Zwar kam es in den Tagen nach der Ermordung Franz Ferdinands tatsächlich zu einer ganzen Reihe von Missverständnissen, Diskussionen, Ultimaten und plötzlichen Umschwüngen, deren Aufzählung hier zu weit führen würde, die tieferen Ursachen des Krieges jedoch erwuchsen aus Veränderungen und Entwicklungen, die sich in vielen tausend Kilometern Entfernung abspielten. Die wachsenden russischen Ambitionen und die Fortschritte, die Russland in Persien, Zentralasien und dem Fernen Osten erzielt hatte, setzten die britische Position in ganz Asien unter Druck und führten zu einer Versteinerung der europäischen Bündnisse. […]

Die neuere Forschung betont dagegen, dass die Welt nicht in einer Atmosphäre der Kriegsbegeisterung, sondern in einer der Angst und des gegenseitigen Missverstehens in den Krieg schlitterte. […] Tatsächlich führte die Angst vor Russland in den Tagen nach dem Attentat zum Krieg […]

Im Falle Großbritanniens war die Politik seit geraumer Zeit von der Angst vor den Konsequenzen einer russischen Neuorientierung geprägt. […] Ende Juli riet der Diplomat George Clerk in einer besorgten Denkschrift aus Konstantinopel der britischen Regierung, Russland unbedingt und mit allen Mitteln entgegenzukommen.

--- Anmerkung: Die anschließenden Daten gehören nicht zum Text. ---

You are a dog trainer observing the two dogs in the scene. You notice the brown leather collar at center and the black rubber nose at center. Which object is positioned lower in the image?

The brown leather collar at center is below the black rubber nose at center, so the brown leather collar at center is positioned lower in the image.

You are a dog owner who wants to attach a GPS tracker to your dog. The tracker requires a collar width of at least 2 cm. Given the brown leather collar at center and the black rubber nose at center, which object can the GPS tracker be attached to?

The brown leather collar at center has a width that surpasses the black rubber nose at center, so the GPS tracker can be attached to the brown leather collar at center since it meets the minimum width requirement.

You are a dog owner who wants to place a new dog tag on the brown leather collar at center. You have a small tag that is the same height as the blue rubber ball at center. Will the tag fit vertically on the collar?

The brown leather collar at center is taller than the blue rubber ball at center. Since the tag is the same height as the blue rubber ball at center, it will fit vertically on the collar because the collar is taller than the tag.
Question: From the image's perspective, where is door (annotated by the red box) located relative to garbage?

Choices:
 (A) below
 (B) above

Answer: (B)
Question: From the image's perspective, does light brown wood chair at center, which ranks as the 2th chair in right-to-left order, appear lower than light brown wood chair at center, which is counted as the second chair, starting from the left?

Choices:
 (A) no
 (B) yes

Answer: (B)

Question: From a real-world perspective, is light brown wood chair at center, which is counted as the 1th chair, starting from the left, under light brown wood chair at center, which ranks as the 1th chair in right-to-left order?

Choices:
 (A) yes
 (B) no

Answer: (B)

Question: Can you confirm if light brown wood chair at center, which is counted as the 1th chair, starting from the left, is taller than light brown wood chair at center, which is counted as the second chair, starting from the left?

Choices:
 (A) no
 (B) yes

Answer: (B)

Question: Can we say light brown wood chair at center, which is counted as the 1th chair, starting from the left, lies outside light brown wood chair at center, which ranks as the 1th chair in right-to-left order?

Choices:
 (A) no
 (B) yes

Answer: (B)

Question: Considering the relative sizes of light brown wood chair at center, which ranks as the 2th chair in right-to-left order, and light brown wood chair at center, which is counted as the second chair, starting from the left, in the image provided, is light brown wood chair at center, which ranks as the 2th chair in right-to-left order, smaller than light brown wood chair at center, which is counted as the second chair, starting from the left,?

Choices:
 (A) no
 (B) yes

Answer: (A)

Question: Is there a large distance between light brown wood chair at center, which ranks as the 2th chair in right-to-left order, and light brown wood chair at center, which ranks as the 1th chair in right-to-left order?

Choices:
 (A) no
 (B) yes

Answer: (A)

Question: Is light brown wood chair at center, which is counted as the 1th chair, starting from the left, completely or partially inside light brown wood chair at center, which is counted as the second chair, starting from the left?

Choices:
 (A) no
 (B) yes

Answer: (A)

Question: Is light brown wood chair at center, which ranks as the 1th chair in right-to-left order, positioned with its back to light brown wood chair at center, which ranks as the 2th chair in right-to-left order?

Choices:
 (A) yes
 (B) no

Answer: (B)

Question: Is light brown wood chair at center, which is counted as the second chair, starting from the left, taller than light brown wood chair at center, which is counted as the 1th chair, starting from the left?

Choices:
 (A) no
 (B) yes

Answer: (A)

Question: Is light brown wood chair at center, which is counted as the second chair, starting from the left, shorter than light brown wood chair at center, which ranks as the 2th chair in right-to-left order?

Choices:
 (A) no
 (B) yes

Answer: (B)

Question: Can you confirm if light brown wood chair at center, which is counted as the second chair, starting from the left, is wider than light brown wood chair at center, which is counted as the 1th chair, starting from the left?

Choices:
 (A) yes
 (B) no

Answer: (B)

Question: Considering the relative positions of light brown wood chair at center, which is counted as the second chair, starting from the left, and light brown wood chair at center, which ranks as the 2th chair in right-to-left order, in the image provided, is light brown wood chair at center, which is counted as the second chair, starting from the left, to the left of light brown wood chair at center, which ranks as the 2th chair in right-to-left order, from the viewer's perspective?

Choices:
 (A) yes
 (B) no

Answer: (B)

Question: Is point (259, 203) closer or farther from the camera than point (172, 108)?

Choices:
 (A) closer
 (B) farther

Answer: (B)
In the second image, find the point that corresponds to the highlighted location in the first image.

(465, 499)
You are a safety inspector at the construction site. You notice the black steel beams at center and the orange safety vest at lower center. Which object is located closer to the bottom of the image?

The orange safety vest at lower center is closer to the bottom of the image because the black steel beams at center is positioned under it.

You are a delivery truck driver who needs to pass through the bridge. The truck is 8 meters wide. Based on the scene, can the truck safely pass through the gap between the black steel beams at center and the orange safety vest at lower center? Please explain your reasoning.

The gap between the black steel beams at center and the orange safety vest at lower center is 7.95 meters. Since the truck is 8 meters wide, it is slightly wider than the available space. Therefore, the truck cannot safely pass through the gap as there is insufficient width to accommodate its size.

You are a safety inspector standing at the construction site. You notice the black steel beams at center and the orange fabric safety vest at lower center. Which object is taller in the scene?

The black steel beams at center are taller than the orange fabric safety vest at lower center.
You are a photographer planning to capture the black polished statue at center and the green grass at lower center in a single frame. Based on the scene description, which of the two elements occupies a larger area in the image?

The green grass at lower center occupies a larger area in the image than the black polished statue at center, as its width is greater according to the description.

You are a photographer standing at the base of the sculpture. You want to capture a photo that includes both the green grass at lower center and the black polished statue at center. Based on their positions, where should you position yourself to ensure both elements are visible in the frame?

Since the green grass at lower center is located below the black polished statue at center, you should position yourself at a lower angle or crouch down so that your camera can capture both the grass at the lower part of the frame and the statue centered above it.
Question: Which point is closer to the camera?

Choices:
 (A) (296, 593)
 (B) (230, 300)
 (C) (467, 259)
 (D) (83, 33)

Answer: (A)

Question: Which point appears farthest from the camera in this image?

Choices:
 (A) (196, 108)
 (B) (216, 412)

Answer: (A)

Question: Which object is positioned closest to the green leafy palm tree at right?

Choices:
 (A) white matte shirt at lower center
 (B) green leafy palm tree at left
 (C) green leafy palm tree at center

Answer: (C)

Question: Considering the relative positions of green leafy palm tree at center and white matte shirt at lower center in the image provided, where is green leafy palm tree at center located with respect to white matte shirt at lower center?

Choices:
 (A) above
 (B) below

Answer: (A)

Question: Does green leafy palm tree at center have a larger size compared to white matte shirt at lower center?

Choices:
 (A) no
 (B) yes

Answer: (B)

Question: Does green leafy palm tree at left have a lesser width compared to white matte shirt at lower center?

Tue sie dies nicht, sähen sich die Briten bald einer Lage gegenüber, «in der unsere pure Existenz als Empire auf dem Spiel steht».

Zwar versuchten einige, solchen alarmistischen Behauptungen einen Dämpfer aufzusetzen, der britische Botschafter in Sankt Petersburg jedoch, der erst vor kurzem gewarnt hatte, Russland sei inzwischen so mächtig, «dass wir seine Freundschaft fast um jeden Preis behalten müssen», sandte jetzt ein Telegramm mit einer ganz eindeutigen Botschaft nach London.'" Die Position Großbritanniens sei «gefährdet», mahnte er, der Augenblick der Wahrheit sei gekommen: Man müsse sich entscheiden, ob man Russland unterstützte oder «ob wir auf seine Freundschaft verzichten wollen. Wenn wir es jetzt im Stich lassen», so warnte er, werde «die freundschaftliche Zusammenarbeit in Asien, die für uns von solch vitaler Bedeutung ist», ein Ende nehmen.'". […] Das Schicksal Großbritanniens — und seines Empires — hing von den Entscheidungen ab, die in Russland getroffen wurden. Die beiden waren Rivalen, die sich als Verbündete ausgaben.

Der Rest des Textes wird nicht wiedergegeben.